*Work item:*
Please rewrite the material below with "centimetres" changed to "centimeters" everywhere, leaving everything else the same and leaving out the pictures.

*Provided records:*
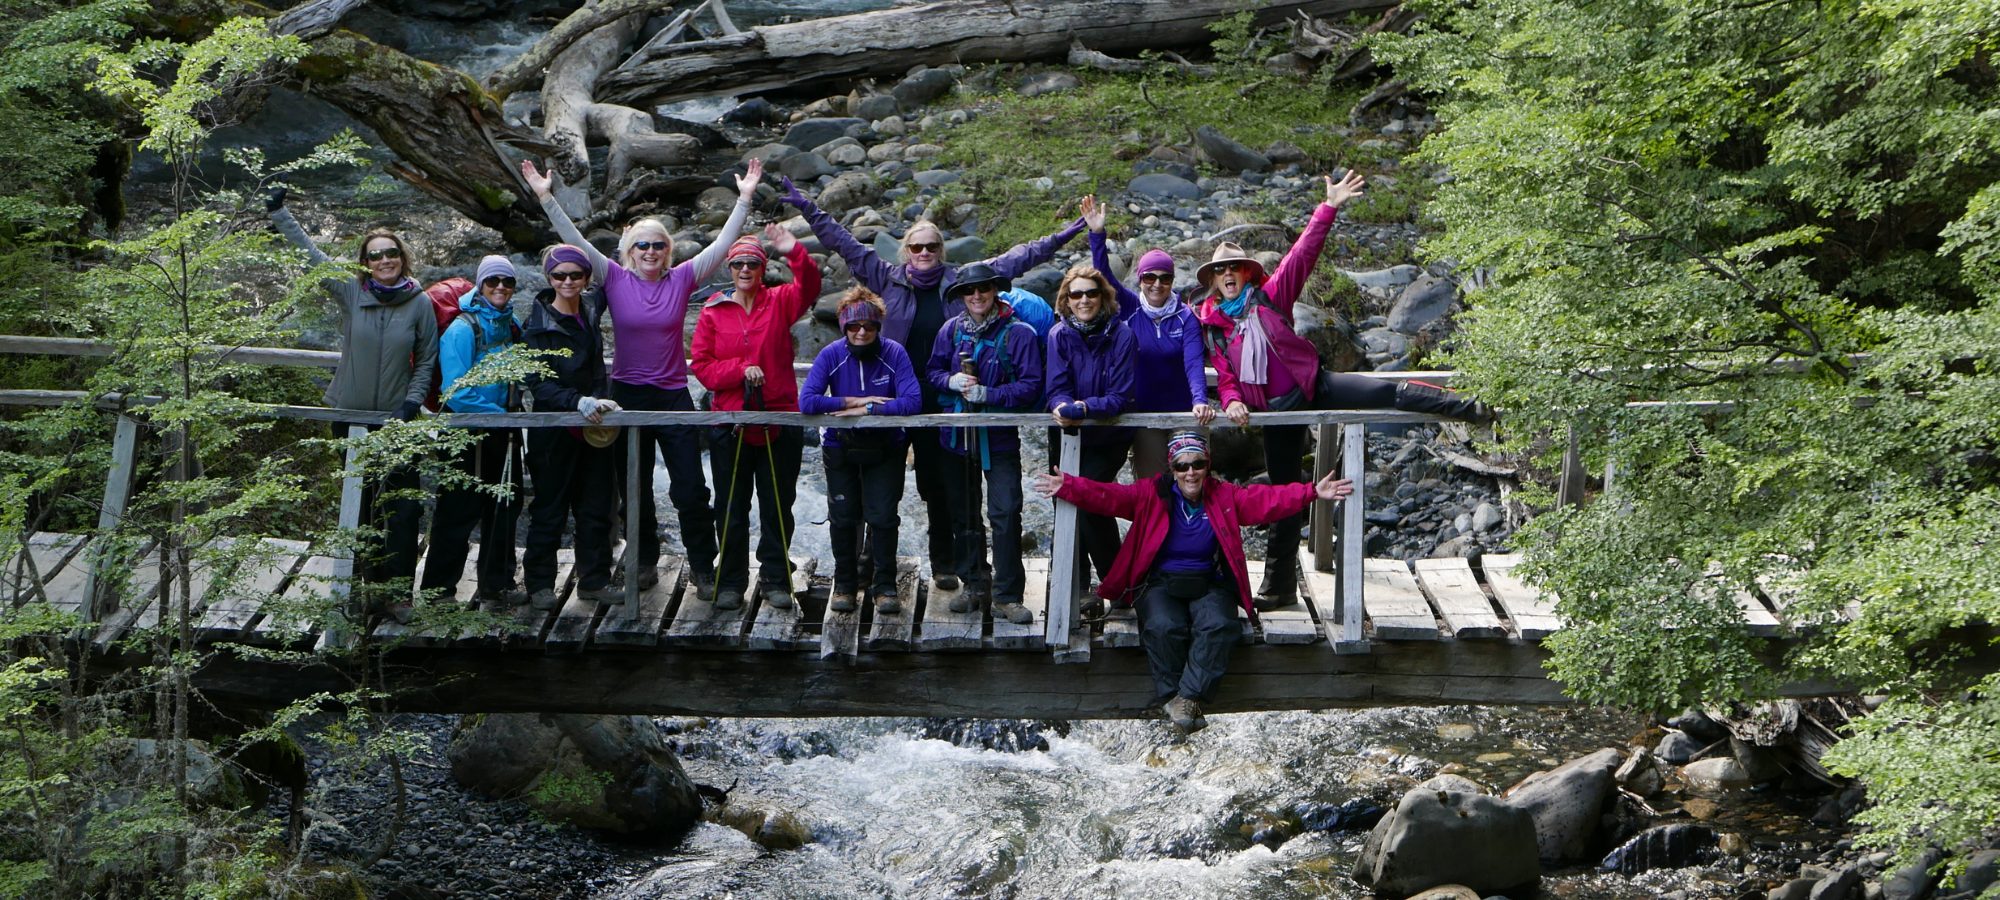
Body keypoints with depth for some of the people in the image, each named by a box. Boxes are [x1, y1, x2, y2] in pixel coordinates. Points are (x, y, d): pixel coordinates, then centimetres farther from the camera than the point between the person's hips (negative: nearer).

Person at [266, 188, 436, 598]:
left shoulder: (419, 303, -3)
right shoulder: (350, 291, -2)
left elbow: (427, 360, 3)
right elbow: (308, 252, 2)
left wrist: (411, 404, -7)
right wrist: (278, 213, 3)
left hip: (396, 416, -2)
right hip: (349, 412, 2)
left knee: (403, 504, -7)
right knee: (359, 500, 11)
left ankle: (398, 583, -1)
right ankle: (370, 575, 24)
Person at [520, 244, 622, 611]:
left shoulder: (591, 308, 5)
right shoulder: (538, 324, -10)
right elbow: (539, 384, -17)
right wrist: (577, 402, -31)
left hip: (596, 425, 5)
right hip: (554, 427, -5)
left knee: (597, 506, 9)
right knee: (549, 508, 1)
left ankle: (595, 580, 19)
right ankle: (540, 584, 10)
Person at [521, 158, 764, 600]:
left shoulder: (681, 280, 0)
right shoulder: (616, 280, -1)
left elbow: (722, 245, -3)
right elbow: (575, 241, -5)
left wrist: (744, 199, -8)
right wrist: (546, 198, -11)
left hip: (674, 397, -1)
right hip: (627, 396, 1)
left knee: (690, 489, -2)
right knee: (635, 491, 10)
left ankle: (702, 567, 8)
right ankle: (645, 562, 23)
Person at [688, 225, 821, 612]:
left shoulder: (780, 302, 3)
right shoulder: (713, 311, 3)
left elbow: (808, 288, -17)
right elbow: (701, 364, 0)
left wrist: (795, 253, -35)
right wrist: (742, 369, -15)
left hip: (779, 421, 0)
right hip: (730, 420, 0)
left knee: (778, 506, 6)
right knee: (731, 508, 6)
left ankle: (775, 579, 16)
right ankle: (731, 582, 15)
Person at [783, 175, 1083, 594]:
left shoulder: (960, 280, 5)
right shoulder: (888, 279, 5)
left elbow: (1015, 259, 9)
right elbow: (844, 243, 8)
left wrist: (1060, 237, 8)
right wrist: (808, 208, 7)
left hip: (943, 402, 0)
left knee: (942, 482, 5)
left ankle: (944, 562, 13)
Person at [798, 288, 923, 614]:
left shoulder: (894, 353, -14)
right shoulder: (832, 355, -13)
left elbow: (913, 401, -23)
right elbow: (807, 401, -23)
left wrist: (867, 409, -25)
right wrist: (856, 400, -23)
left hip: (885, 448, -1)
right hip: (840, 449, 1)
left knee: (883, 517, -5)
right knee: (843, 518, 4)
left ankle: (885, 587, 9)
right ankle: (844, 584, 20)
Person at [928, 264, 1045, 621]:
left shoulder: (1018, 333, -8)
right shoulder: (952, 330, 4)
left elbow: (1031, 385, -11)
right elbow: (932, 371, 10)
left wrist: (987, 394, -20)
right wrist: (952, 381, -12)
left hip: (999, 435, -4)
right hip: (957, 434, 4)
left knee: (1005, 513, -10)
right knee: (963, 512, 13)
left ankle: (1007, 595, -4)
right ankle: (972, 581, 27)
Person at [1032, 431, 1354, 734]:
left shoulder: (1225, 496, 6)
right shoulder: (1152, 494, 2)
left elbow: (1267, 500, -3)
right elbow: (1108, 496, -9)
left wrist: (1313, 492, -16)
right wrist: (1066, 487, -25)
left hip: (1208, 584, 1)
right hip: (1161, 583, -1)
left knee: (1217, 626, -30)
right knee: (1164, 627, -32)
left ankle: (1187, 697, -27)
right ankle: (1170, 696, -18)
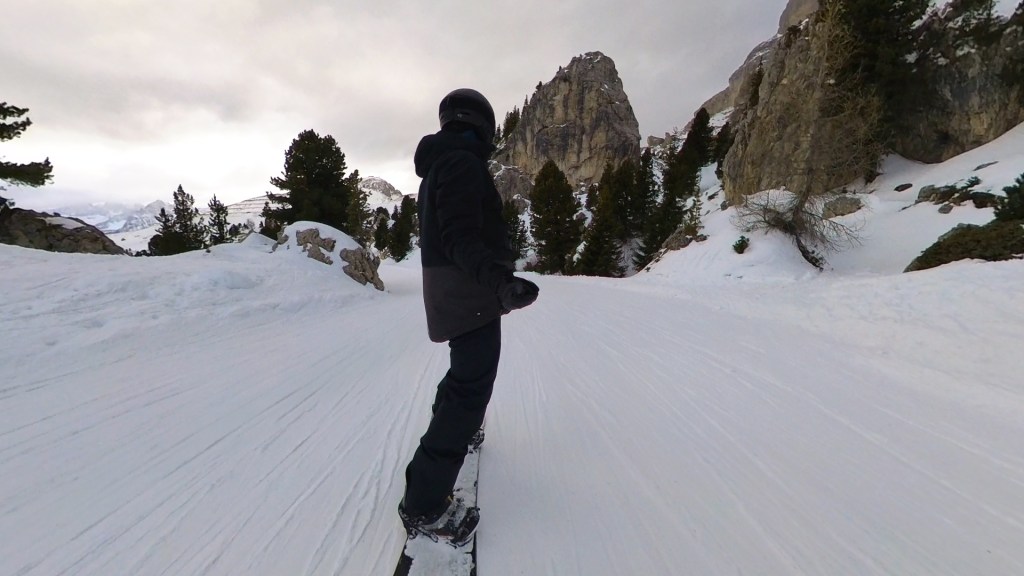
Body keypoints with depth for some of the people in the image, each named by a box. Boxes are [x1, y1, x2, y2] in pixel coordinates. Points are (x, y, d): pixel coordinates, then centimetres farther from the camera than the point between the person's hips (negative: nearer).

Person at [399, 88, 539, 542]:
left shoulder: (437, 166, 18)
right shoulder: (463, 163, -14)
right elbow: (461, 237, -25)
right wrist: (499, 279, -38)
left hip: (449, 288, 11)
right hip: (470, 290, -11)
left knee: (467, 367, 27)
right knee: (471, 385, -8)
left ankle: (452, 425, 50)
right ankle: (423, 503, -2)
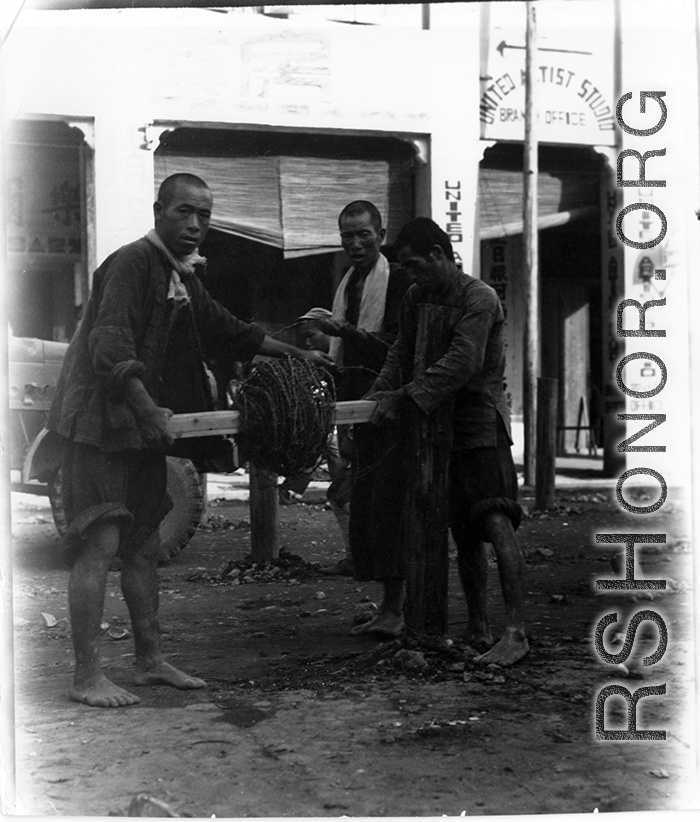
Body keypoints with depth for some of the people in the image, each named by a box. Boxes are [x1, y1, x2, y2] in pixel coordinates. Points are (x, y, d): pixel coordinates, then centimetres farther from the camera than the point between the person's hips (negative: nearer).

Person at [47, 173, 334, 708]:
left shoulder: (182, 277, 15)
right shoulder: (132, 263, -15)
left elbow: (227, 330, 28)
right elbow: (110, 342, -28)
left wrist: (296, 354, 29)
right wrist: (146, 408, -38)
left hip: (144, 428, 10)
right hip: (99, 423, -9)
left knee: (143, 547, 13)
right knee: (99, 545, -10)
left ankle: (151, 661, 23)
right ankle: (87, 677, -6)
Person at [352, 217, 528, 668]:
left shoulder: (480, 298, -13)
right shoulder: (417, 298, 12)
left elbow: (461, 364, -21)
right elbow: (402, 353, 13)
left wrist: (405, 398, -23)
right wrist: (380, 394, -4)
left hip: (482, 424, -8)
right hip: (440, 426, 8)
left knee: (496, 522, -16)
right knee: (465, 533, 11)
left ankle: (516, 631, -18)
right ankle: (479, 627, 19)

*Written solution:*
Body keypoints with depth for some of the people in the image, each named by a box. Boxes are [x1, y1, x2, y2] in pixel coordinates. Points are (x, y, d): pixel coordinates, then centimeters farther from the camera than the point between the person's hips (negative: nearer).

Person at [266, 188, 436, 598]:
left shoulder: (419, 303, -3)
right shoulder: (350, 291, -2)
left elbow: (427, 360, 3)
right elbow: (308, 252, 2)
left wrist: (411, 404, -7)
right wrist: (278, 213, 3)
left hip: (396, 416, -2)
right hip: (349, 412, 2)
left knee: (403, 504, -7)
right knee: (359, 500, 11)
left ankle: (398, 583, -1)
right ankle: (370, 575, 24)
Person at [520, 244, 622, 611]:
left shoulder: (591, 308, 5)
right shoulder: (538, 324, -10)
right elbow: (539, 384, -17)
right wrist: (577, 402, -31)
left hip: (596, 425, 5)
right hip: (554, 427, -5)
left knee: (597, 506, 9)
right knee: (549, 508, 1)
left ankle: (595, 580, 19)
right ankle: (540, 584, 10)
Person at [521, 158, 764, 600]:
left shoulder: (681, 280, 0)
right shoulder: (616, 280, -1)
left elbow: (722, 245, -3)
right elbow: (575, 241, -5)
left wrist: (744, 199, -8)
right wrist: (546, 198, -11)
left hip: (674, 397, -1)
right hip: (627, 396, 1)
left knee: (690, 489, -2)
right knee: (635, 491, 10)
left ankle: (702, 567, 8)
right ankle: (645, 562, 23)
Person at [688, 225, 821, 612]:
left shoulder: (780, 302, 3)
right shoulder: (713, 311, 3)
left elbow: (808, 288, -17)
right elbow: (701, 364, 0)
left wrist: (795, 253, -35)
right wrist: (742, 369, -15)
left hip: (779, 421, 0)
right hip: (730, 420, 0)
left knee: (778, 506, 6)
right knee: (731, 508, 6)
left ankle: (775, 579, 16)
right ankle: (731, 582, 15)
Person at [783, 175, 1083, 594]:
left shoulder: (960, 280, 5)
right shoulder: (888, 279, 5)
left elbow: (1015, 259, 9)
right elbow: (844, 243, 8)
left wrist: (1060, 237, 8)
right wrist: (808, 208, 7)
left hip: (943, 402, 0)
left knee: (942, 482, 5)
left ankle: (944, 562, 13)
Person at [798, 288, 923, 614]:
left shoulder: (894, 353, -14)
right shoulder: (832, 355, -13)
left elbow: (913, 401, -23)
right elbow: (807, 401, -23)
left wrist: (867, 409, -25)
right wrist: (856, 400, -23)
left hip: (885, 448, -1)
right hip: (840, 449, 1)
left knee: (883, 517, -5)
right knee: (843, 518, 4)
left ankle: (885, 587, 9)
right ankle: (844, 584, 20)
Person at [928, 264, 1045, 621]:
left shoulder: (1018, 333, -8)
right shoulder: (952, 330, 4)
left elbow: (1031, 385, -11)
right elbow: (932, 371, 10)
left wrist: (987, 394, -20)
right wrist: (952, 381, -12)
left hip: (999, 435, -4)
right hip: (957, 434, 4)
left knee: (1005, 513, -10)
right knee: (963, 512, 13)
left ankle: (1007, 595, -4)
right ankle: (972, 581, 27)
Person at [1032, 431, 1354, 734]:
left shoulder: (1225, 496, 6)
right shoulder: (1152, 494, 2)
left elbow: (1267, 500, -3)
right elbow: (1108, 496, -9)
left wrist: (1313, 492, -16)
right wrist: (1066, 487, -25)
left hip: (1208, 584, 1)
right hip: (1161, 583, -1)
left knee: (1217, 626, -30)
right knee: (1164, 627, -32)
left ankle: (1187, 697, -27)
right ankle: (1170, 696, -18)
Body keypoints with depth for some of the people in the image, each named by a box. Boxes are [x1, y1, x2, y2] in pixel coordinates. Points are (x, y, d): pixel coordinates, then centimeters farther from the camera than the point between the person's hips (negative: nearer).

Person at [399, 88, 539, 542]:
left shoulder: (437, 166, 18)
right shoulder: (463, 163, -14)
right elbow: (461, 237, -25)
right wrist: (499, 279, -38)
left hip: (449, 288, 11)
right hip: (470, 290, -11)
left knee: (467, 367, 27)
right knee: (471, 385, -8)
left ankle: (452, 425, 50)
right ankle: (423, 503, -2)
Body keypoints with depth for some of the people in the image, each named by a box. Boxes are [x1, y1, x2, y2] in pixel coordinates. Points are (x, y, d): pixel coordinates, then centimeters farther from the camera than the point between the person's hips (negative: nearer).

Person at [47, 173, 334, 708]:
left shoulder: (182, 277, 15)
right shoulder: (132, 263, -15)
left elbow: (227, 330, 28)
right elbow: (110, 342, -28)
left wrist: (296, 354, 29)
right wrist: (146, 408, -38)
left hip: (144, 428, 10)
right hip: (99, 423, -9)
left knee: (143, 547, 13)
right knee: (99, 545, -10)
left ankle: (151, 661, 23)
right ankle: (87, 677, -6)
Person at [352, 217, 528, 668]:
left shoulder: (480, 298, -13)
right shoulder: (417, 298, 12)
left elbow: (461, 364, -21)
right elbow: (402, 353, 13)
left wrist: (405, 398, -23)
right wrist: (380, 394, -4)
left hip: (482, 424, -8)
right hip: (440, 426, 8)
left knee: (496, 522, -16)
right knee: (465, 533, 11)
left ankle: (516, 631, -18)
right ankle: (479, 627, 19)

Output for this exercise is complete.